**EXCERPTED DATA**
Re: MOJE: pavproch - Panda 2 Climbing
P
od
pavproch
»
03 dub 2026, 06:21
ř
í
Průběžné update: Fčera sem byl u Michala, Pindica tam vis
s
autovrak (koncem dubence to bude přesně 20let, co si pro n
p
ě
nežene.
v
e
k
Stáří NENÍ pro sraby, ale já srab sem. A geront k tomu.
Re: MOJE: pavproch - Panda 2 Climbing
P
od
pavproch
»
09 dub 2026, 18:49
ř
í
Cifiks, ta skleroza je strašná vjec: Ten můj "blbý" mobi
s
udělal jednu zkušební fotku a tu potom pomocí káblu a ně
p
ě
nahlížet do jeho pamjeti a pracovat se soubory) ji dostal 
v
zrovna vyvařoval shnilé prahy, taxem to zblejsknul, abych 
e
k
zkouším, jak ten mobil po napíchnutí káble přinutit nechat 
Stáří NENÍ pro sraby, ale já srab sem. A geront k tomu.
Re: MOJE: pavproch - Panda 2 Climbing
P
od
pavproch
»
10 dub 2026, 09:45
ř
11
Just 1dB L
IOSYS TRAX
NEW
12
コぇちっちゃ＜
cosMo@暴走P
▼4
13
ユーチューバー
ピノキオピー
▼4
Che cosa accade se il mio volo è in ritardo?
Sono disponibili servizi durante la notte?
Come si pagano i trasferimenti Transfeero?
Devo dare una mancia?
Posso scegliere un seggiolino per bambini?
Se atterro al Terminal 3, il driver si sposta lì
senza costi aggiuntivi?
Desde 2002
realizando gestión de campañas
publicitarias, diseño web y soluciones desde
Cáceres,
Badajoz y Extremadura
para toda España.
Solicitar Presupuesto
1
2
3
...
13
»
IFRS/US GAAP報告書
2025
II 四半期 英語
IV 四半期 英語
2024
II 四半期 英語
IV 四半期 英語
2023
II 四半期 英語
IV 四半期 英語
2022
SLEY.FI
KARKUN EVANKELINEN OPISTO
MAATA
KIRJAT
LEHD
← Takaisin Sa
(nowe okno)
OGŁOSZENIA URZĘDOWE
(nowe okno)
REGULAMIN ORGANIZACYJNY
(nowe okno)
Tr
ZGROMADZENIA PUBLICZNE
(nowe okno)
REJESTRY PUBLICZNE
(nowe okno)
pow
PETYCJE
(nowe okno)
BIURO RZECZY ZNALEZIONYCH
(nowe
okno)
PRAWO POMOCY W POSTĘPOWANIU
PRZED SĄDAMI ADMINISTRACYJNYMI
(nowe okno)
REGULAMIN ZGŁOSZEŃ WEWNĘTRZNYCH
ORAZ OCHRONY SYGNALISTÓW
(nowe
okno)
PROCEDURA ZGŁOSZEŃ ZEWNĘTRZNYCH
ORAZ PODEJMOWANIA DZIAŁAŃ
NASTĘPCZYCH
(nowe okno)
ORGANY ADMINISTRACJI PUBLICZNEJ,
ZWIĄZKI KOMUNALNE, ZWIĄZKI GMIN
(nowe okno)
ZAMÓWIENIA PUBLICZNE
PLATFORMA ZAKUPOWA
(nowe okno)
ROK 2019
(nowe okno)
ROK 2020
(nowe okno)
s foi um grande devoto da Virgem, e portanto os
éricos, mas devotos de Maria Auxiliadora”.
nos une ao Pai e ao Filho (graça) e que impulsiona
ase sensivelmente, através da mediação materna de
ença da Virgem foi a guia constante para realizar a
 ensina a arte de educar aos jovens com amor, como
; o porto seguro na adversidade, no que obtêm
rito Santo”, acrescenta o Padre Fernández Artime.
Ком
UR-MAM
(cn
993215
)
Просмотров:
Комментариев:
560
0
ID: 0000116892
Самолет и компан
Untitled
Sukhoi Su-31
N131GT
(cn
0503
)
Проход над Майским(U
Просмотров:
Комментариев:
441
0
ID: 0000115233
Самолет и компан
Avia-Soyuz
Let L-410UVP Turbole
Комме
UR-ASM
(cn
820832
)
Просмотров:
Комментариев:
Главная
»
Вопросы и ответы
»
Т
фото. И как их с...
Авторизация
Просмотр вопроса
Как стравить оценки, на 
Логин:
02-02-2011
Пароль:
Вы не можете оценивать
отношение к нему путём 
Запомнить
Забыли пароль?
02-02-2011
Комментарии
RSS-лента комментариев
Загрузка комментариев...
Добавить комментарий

**TASK DIRECTIONS**
Count the lines in these records that hold the string "ZGŁOSZEŃ". Only the number is wanted.

**EXERCISE ANSWER**
2